Texte présenté:
+ + + +
C’est le résultat d’une étude récemment publiée par la BAD portant sur la croissance et l’inflation en Afrique. 

Au terme d’un zoom sur chaque pays et par sous-région, la Banque africaine de développement (BAD) révèle qu’entre pression inflationniste, budgétaire et détérioration chronique des termes de l’échange, l’Afrique est passée par tous les états depuis fin 2014, relançant de ce fait la nécessité d’industrialiser les économies du continent.

En 2016, la chute des prix des matières premières, qui représentent 60% des revenus publics en Afrique, n’a pas été sans conséquences pour les économies du continent. Si certains pays, malgré leur forte dépendance vis-à-vis des matières premières, sont restés résilients, d’autres ont connu une atonie sans précédent depuis longtemps.

Le dernier rapport publié par la BAD sur les perspectives économiques en Afrique en octobre 2017, a servi de tremplin pour évaluer les grandes tendances, aussi bien à l’échelle sous régionale qu’au niveau de chaque Etat.

Selon ces chiffres, le taux de croissance de l’Afrique n’a cessé de baisser depuis 2014, s’écartant des 6,6% enregistrés en 2012. Cette dynamique effritée est corrélée négativement à la pression inflationniste, selon les observations de la Banque.

Dans le cas particulier de l’Afrique centrale, en 2016, la croissance s’est fortement grippée, passant de 3,1 % en 2015 à 0,4 % en 2016. Le Cameroun (+4,7%) est resté résilient malgré la baisse des revenus du pétrole.

Le Gabon, fortement dépendant du brut, s’en est tout de même sorti avec une progression modeste de 2,1%. Au Tchad, la taille de l’économie a diminué de plus de 6% dans la mesure où l’économie a été frappée par la réduction des dépenses et les problèmes de sécurité.

La République du Congo régresse de 2,5%, malgré la mise en exploitation des nouveaux gisements de pétrole. En Guinée équatoriale, l’économie a continué de décroître en 2016, en raison de la baisse de la production pétrolière et des cours du pétrole, ainsi que le ralentissement de l’investissement public.

La République démocratique du Congo, quant à elle, affiche une croissance de 2,4% et une inflation de 6,9%, le taux le plus élevé de la sous-région. La moyenne de cette zone communautaire en termes de hausse des prix à la consommation est de 2,4%.

En clair, comme les pays de l’UEMOA, la CEMAC a également bénéficié de la solidité de l’euro. Le taux d’inflation dans cette zone d’intégration est resté assez faible.
+ + + +
Liste des données:

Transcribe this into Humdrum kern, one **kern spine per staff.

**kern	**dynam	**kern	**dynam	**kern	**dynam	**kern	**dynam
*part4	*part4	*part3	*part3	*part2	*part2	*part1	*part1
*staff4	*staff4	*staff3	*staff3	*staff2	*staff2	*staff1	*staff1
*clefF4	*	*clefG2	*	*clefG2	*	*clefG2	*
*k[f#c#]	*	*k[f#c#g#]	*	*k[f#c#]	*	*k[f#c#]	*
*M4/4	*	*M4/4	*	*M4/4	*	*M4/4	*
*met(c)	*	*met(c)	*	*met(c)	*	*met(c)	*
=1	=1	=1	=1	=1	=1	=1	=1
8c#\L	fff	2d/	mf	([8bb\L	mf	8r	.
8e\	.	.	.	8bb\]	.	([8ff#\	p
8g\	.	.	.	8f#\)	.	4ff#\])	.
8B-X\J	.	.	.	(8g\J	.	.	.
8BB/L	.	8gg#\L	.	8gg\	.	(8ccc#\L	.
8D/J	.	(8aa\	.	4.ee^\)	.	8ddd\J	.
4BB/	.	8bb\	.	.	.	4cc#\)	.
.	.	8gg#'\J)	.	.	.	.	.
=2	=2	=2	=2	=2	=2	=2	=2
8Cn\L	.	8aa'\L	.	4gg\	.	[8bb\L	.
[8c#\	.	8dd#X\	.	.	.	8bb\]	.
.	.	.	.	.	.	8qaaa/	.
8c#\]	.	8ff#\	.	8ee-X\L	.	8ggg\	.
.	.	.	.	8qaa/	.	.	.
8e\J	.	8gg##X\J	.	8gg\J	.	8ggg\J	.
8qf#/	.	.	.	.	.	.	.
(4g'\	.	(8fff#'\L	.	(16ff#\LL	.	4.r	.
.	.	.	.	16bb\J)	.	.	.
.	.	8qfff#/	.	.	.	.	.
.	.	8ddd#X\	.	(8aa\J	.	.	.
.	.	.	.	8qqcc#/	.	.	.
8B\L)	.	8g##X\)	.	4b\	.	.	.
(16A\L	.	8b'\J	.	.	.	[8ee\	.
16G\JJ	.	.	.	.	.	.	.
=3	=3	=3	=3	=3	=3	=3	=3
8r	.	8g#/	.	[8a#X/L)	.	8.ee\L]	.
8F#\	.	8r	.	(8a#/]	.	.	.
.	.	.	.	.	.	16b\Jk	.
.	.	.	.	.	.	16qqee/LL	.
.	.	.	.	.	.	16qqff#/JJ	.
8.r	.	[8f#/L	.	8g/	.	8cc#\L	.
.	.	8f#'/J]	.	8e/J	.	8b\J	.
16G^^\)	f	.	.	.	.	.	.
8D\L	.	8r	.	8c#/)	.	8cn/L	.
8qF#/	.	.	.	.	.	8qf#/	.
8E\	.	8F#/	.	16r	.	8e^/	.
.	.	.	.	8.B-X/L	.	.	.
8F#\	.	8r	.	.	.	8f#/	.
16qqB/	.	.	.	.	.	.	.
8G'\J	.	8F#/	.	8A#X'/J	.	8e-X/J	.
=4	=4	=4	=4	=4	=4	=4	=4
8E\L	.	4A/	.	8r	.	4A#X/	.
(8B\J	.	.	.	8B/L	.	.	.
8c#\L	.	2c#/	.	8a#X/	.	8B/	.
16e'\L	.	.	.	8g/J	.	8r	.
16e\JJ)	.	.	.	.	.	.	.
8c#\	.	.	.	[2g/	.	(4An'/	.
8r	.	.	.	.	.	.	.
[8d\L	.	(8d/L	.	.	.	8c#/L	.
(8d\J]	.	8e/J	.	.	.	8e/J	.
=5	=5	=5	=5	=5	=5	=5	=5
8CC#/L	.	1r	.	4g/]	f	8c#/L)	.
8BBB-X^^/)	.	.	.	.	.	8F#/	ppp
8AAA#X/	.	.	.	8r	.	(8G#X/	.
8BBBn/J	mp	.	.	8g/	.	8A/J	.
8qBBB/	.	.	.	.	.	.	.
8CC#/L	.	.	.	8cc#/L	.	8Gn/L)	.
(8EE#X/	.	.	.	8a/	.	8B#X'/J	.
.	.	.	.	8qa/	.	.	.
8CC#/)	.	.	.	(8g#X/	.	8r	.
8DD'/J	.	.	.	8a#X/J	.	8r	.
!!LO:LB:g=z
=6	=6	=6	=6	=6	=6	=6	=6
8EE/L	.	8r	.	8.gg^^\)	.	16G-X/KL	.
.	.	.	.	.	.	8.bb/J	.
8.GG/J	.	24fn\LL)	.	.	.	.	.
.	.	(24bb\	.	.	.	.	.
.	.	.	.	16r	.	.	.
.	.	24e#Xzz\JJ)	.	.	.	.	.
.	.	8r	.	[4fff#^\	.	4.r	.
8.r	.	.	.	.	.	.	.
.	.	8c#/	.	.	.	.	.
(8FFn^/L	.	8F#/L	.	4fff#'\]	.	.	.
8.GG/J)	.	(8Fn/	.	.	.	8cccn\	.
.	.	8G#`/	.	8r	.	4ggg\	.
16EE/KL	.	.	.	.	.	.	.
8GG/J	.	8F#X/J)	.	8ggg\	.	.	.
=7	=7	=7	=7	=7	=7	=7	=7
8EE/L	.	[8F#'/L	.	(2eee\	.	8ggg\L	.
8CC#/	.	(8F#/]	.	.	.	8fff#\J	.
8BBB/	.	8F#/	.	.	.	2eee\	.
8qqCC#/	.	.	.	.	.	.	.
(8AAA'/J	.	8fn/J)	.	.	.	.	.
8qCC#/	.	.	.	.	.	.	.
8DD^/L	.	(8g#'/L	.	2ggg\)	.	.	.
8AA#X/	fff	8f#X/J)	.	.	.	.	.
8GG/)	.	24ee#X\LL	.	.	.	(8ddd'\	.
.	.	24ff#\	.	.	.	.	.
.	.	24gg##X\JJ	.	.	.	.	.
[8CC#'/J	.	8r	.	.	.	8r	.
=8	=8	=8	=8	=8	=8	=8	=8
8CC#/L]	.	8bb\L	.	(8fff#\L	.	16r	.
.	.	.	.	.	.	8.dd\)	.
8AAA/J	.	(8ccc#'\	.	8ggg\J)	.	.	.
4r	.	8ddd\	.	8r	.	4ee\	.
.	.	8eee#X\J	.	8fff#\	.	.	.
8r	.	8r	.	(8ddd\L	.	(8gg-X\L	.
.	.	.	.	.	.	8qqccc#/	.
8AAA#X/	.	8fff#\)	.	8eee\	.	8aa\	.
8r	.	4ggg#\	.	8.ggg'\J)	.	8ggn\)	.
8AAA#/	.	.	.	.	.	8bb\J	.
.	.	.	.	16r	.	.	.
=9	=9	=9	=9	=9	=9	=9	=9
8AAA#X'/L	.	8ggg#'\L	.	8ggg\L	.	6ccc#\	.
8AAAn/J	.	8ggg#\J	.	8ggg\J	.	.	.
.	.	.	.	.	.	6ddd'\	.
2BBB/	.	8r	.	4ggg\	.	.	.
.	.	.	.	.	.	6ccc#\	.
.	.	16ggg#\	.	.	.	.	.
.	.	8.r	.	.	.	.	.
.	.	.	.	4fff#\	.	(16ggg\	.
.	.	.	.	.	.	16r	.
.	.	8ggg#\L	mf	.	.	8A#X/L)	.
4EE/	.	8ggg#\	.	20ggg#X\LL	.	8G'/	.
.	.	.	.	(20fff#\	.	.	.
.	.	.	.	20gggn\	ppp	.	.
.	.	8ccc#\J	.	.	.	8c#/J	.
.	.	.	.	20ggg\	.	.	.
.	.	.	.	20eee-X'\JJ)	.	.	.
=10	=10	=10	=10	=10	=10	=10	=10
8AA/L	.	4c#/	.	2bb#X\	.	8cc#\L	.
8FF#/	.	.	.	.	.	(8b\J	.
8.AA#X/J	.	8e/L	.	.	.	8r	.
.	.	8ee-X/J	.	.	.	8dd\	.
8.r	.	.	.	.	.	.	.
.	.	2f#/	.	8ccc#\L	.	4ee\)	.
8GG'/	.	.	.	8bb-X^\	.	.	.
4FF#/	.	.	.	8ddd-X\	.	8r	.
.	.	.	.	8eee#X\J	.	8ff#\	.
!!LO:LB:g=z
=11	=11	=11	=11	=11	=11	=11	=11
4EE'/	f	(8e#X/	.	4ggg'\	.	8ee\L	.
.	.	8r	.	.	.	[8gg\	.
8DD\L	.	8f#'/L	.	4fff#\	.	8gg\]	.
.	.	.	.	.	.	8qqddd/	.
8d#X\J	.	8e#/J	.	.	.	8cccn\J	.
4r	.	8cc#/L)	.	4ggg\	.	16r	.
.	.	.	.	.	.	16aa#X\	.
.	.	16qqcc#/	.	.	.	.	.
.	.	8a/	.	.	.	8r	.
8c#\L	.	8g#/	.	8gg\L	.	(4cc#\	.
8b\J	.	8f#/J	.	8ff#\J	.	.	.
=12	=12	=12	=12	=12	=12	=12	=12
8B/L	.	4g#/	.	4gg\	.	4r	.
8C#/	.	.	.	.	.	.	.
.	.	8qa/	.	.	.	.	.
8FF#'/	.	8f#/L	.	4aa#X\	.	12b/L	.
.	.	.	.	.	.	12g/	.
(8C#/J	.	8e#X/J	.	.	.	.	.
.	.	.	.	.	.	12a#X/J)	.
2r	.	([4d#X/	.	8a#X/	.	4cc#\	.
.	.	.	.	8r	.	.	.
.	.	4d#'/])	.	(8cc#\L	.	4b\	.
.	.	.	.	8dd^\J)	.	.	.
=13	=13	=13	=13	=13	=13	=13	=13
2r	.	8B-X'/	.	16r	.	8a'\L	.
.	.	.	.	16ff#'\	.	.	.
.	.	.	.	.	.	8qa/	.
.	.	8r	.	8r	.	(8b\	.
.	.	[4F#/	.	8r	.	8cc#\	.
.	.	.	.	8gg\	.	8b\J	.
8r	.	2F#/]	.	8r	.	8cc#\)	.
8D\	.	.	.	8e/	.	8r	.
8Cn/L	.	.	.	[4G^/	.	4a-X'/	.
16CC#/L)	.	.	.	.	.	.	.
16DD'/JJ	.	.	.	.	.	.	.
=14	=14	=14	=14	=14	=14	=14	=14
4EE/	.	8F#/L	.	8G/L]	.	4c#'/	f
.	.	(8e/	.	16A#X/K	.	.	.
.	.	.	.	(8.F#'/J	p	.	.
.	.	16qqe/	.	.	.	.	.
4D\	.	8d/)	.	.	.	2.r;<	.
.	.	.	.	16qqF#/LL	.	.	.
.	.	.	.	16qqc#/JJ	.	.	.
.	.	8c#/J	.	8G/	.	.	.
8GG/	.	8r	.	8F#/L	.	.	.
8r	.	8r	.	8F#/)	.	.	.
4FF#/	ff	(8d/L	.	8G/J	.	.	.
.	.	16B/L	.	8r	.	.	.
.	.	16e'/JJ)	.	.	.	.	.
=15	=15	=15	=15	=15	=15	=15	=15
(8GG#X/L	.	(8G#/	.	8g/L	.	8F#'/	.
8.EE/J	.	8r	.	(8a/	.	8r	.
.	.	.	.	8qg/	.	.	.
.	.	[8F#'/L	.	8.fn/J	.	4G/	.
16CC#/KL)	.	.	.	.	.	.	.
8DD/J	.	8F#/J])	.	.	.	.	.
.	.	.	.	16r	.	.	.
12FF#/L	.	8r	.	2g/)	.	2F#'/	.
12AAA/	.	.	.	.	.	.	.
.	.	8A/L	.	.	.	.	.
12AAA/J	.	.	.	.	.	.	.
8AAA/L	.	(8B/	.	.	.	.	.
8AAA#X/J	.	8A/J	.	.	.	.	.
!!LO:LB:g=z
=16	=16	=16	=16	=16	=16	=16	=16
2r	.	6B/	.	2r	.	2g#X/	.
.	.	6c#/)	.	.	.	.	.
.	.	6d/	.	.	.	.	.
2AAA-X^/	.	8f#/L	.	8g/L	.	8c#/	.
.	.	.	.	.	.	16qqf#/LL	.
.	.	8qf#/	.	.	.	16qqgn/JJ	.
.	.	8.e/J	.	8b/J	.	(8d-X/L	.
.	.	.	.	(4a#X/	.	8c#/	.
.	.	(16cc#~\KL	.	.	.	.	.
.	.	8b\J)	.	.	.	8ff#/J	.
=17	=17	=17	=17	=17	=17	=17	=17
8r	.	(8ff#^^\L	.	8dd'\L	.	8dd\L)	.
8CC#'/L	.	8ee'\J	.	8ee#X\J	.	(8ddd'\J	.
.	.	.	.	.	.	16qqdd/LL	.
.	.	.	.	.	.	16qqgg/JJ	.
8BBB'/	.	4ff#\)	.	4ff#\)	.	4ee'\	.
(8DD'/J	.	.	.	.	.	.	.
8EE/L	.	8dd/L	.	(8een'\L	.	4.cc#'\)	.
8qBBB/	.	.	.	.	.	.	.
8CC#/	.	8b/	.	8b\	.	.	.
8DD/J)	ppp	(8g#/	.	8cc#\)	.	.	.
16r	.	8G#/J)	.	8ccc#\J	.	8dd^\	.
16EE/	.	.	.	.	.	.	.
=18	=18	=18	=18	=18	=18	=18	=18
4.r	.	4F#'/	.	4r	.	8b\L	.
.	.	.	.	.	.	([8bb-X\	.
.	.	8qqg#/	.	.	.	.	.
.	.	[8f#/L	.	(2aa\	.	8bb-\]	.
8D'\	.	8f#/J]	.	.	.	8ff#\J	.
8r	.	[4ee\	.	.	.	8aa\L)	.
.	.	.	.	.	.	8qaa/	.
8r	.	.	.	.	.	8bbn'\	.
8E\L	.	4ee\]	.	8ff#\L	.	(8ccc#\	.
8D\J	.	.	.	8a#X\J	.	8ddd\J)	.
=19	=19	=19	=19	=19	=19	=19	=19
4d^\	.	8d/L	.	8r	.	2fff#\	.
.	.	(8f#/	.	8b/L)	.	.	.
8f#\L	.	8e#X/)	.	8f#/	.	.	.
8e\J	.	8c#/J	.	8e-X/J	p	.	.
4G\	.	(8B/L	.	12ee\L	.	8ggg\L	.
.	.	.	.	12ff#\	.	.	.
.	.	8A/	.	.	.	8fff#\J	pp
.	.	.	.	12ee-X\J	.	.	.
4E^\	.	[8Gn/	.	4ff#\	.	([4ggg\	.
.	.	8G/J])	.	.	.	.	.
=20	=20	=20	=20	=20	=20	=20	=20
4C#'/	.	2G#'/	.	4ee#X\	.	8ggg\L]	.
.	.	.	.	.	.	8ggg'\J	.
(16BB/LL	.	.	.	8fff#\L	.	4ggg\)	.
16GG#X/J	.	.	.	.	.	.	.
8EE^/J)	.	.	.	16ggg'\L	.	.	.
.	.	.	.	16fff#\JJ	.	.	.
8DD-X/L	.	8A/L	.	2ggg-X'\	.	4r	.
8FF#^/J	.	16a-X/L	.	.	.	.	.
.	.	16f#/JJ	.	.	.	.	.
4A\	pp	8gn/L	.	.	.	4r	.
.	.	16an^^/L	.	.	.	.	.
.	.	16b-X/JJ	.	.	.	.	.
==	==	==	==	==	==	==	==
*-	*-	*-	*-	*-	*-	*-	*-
+ + + +
Énoncé des exercices:
**1)** Répondez aux questions suivantes à l'aide du texte présenté :
(a) Quelle part des revenus publics en Afrique les matières premières représentent-elles ?
(b) Quel taux de croissance le Cameroun a-t-il enregistré malgré la baisse des revenus du pétrole ?
(c) Quel pays affiche le taux d'inflation le plus élevé de la sous-région ?
**2)** Indiquez si chacune des affirmations suivantes concorde avec le texte présenté, en citant les mots qui le justifient :
(a) La croissance de l'Afrique centrale est passée de 3,1 % en 2015 à 0,4 % en 2016.
(b) L'économie du Gabon a reculé en 2016.
(c) Le rapport de la BAD sur les perspectives économiques en Afrique a été publié en octobre 2017.
**3)** Reproduisez fidèlement le passage du texte présenté qui va de « Au terme d’un » jusqu'à « de chaque Etat. » inclus.

Corrigé des exercices:
**1)**
(a) 60 % des revenus publics.
(b) +4,7 %.
(c) La République démocratique du Congo, avec 6,9 %.

**2)**
(a) Oui : « passant de 3,1 % en 2015 à 0,4 % en 2016 ».
(b) Non : « s’en est tout de même sorti avec une progression modeste de 2,1% ».
(c) Oui : « Le dernier rapport publié par la BAD sur les perspectives économiques en Afrique en octobre 2017 ».

**3)**
Au terme d’un zoom sur chaque pays et par sous-région, la Banque africaine de développement (BAD) révèle qu’entre pression inflationniste, budgétaire et détérioration chronique des termes de l’échange, l’Afrique est passée par tous les états depuis fin 2014, relançant de ce fait la nécessité d’industrialiser les économies du continent.

En 2016, la chute des prix des matières premières, qui représentent 60% des revenus publics en Afrique, n’a pas été sans conséquences pour les économies du continent. Si certains pays, malgré leur forte dépendance vis-à-vis des matières premières, sont restés résilients, d’autres ont connu une atonie sans précédent depuis longtemps.

Le dernier rapport publié par la BAD sur les perspectives économiques en Afrique en octobre 2017, a servi de tremplin pour évaluer les grandes tendances, aussi bien à l’échelle sous régionale qu’au niveau de chaque Etat.